---------- PROVIDED TEXT

Appellant was indicted and convicted of three counts: count I, possession of marijuana in violation of Health and Safety Code, section 11530; count II, possession of heroin in violation of section 11500, and count III, possession of a dangerous weapon while being addicted to the use of narcotics, in violation of Penal Code, section 12021. The sentence on each count was to run concurrently. Two priors were also charged but admitted.
On February 15, 1962, four deputy sheriffs assigned to the vice detail knocked on the door of an apartment in North Hollywood leased by one George Acevedo ostensibly to interview Patricia Ricketts, a person known to at least one of them to be a narcotics user who was occupying the apartment at the time. Deputy Phillips testified he knocked on the door and when Miss Ricketts answered, he stated that it was Ray Phillips and that he wanted to see Pat. Receiving no reply to this statement, he moved to the window of the apartment and looked inside. He observed Miss Ricketts walking away from the door and thought he heard a commode being flushed.
Deputy Lesnick, one of the four who was known to Miss Ricketts by name, then said: ‘Sheriff's Vice Detail’—* * * ‘Pat. This is Joe Lesnich. Open the door.’ Lesnick told her they wanted to talk to her and she then according to Lesnick opened the door and said ‘Well, come on in.’ Whereupon all four deputies entered the apartment. Miss Ricketts however testified that Deputy Lesnick identified himself and then said: ‘Okay, Pat, open up the door or we're going to break it down.’
Phillips, who by stipulation qualified as an expert on narcotics, testified that on entering the apartment the bathroom door was open to his left and he could see the appellant inside, nude from the waist up, in a kneeling or stooped position over the commode, and with his right hand inside the bowl and his left hand flushing the commode. No explanation was offered by deputy Lesnick or any of the other deputies—why they had to enter the apartment if their sole purpose was to talk to Patricia Ricketts. There is no testimony that any of the deputies knew appellant was in the apartment or that they knew appellant or anything about him.
Phillips testified further, ‘On going over to Mr. Di Blasi, I could observe a portion of a teaspoon, metal teaspoon, to be in the bowl of the commode.
‘Also I could observe Mr. Di Blasi's arms to bear what appeared to be puncture wounds similar to the wounds caused by injection of narcotics.
‘I then advised Mr. Di Blasi that he was under arrest for violation of State narcotics laws * * *.’
A search of the premises by the other deputies uncovered a rubber balloon, ceramic plate and double-edged razor, items usually used by narcotic addicts to either carry or prepare narcotics. At the time the officers believed that these items bore evidence of narcotic use. Later chemical analysis of each item proved negative. A further search of the apartment uncovered a small box of marijuana.

--------------------
---------- INFORMATION SUPPLIED

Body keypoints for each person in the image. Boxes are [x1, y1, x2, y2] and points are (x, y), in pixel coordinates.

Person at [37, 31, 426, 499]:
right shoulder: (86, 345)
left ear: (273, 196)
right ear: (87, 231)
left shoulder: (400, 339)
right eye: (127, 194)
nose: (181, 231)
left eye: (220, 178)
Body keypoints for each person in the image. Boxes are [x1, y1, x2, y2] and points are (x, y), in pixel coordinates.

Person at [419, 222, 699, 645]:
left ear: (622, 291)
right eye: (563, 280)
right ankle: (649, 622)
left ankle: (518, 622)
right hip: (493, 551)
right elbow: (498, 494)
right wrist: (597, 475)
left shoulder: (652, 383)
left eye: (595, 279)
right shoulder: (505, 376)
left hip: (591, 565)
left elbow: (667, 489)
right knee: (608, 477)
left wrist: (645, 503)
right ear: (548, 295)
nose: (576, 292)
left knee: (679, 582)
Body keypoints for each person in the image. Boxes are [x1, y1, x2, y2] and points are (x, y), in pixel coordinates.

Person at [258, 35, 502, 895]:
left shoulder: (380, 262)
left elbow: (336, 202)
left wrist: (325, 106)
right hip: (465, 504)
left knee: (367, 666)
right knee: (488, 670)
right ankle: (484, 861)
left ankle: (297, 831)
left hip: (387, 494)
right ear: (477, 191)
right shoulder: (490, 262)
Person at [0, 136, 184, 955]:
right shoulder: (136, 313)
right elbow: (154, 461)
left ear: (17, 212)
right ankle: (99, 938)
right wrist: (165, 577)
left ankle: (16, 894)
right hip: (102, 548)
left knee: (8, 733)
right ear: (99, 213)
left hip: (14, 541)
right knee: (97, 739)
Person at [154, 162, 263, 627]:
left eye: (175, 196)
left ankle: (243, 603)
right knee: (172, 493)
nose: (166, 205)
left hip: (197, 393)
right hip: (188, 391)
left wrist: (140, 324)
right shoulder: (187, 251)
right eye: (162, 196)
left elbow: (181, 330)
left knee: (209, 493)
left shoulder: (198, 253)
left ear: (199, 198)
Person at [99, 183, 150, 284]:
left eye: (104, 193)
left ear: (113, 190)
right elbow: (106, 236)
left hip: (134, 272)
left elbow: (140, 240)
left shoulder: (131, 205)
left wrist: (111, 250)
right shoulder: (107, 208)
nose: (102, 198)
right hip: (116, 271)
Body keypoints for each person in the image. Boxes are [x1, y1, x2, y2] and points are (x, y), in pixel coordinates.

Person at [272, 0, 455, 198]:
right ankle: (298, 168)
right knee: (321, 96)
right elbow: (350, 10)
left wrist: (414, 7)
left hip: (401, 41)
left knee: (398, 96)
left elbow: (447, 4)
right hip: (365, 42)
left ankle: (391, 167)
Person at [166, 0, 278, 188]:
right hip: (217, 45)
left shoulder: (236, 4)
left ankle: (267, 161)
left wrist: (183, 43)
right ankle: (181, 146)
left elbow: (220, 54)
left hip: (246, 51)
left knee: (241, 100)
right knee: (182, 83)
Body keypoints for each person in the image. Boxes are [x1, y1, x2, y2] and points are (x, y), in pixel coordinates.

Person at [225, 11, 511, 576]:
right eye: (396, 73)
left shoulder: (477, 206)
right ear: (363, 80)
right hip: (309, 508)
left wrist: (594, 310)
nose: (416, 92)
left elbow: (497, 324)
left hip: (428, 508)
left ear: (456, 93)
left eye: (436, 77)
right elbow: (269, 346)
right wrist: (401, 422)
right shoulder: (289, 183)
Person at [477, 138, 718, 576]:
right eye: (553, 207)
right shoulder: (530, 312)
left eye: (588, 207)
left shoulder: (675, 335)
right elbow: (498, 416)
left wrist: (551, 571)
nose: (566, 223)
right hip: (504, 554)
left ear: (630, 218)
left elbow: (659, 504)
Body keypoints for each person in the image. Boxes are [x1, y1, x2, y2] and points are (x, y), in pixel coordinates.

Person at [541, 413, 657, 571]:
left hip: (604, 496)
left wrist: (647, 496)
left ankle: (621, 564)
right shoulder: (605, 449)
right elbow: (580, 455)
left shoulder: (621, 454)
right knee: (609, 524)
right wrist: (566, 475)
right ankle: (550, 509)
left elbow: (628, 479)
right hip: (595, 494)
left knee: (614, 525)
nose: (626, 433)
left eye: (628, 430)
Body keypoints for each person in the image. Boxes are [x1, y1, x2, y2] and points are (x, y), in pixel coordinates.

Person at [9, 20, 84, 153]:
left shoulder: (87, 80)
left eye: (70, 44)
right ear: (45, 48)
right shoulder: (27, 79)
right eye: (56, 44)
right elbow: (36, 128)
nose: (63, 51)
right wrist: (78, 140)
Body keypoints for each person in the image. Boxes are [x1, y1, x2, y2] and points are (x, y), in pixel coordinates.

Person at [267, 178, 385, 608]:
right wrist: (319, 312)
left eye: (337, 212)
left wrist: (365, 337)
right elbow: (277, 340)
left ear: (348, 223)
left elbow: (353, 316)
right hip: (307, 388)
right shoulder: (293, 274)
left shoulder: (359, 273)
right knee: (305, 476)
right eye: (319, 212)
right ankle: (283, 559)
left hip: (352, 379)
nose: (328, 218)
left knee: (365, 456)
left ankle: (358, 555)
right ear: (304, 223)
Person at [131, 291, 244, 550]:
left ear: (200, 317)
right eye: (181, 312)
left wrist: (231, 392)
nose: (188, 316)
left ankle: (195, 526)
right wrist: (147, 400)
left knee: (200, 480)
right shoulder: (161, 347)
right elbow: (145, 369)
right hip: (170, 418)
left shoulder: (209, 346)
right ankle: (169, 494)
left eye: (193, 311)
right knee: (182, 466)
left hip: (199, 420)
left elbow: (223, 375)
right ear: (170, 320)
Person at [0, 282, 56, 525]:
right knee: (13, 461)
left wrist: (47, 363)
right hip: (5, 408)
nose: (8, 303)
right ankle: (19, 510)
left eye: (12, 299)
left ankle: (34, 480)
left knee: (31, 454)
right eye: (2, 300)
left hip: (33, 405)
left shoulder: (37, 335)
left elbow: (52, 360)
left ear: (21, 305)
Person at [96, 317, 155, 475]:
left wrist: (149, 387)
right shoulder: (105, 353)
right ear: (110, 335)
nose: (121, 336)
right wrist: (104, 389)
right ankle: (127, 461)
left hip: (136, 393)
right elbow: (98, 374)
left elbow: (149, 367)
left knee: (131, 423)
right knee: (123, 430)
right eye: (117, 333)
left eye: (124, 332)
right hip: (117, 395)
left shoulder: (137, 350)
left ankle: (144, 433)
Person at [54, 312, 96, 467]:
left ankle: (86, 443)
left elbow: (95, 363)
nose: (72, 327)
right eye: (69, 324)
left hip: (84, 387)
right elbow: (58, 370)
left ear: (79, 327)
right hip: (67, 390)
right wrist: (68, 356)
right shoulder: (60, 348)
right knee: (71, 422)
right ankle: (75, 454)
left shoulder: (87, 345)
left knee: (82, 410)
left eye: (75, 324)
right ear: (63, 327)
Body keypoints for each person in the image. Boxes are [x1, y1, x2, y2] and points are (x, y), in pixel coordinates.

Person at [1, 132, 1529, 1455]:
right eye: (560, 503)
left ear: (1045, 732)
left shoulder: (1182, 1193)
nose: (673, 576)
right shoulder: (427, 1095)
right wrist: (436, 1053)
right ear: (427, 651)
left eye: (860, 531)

--------------------

• **TASKS**:
**1.** Summarize the narcotics case excerpt in two sentences.
**2.** List every item that the search of the apartment uncovered, according to the narcotics case excerpt.
**3.** Reproduce the passage of the narcotics case excerpt starting at "Phillips testified further, ‘On" and ending at "of the commode.".

• **SOLUTION SET**:
**1.** Appellant was convicted on three counts (possession of marijuana, possession of heroin, and possession of a dangerous weapon while addicted to narcotics), with the sentences running concurrently. Four deputy sheriffs entered an apartment ostensibly to interview Patricia Ricketts and saw appellant flushing the commode, with a teaspoon in the bowl and apparent puncture wounds on his arms; after his arrest, a search uncovered items that later tested negative for narcotics and a small box of marijuana.

**2.**
- Rubber balloon
- Ceramic plate
- Double-edged razor
- Small box of marijuana

**3.**
Phillips testified further, ‘On going over to Mr. Di Blasi, I could observe a portion of a teaspoon, metal teaspoon, to be in the bowl of the commode.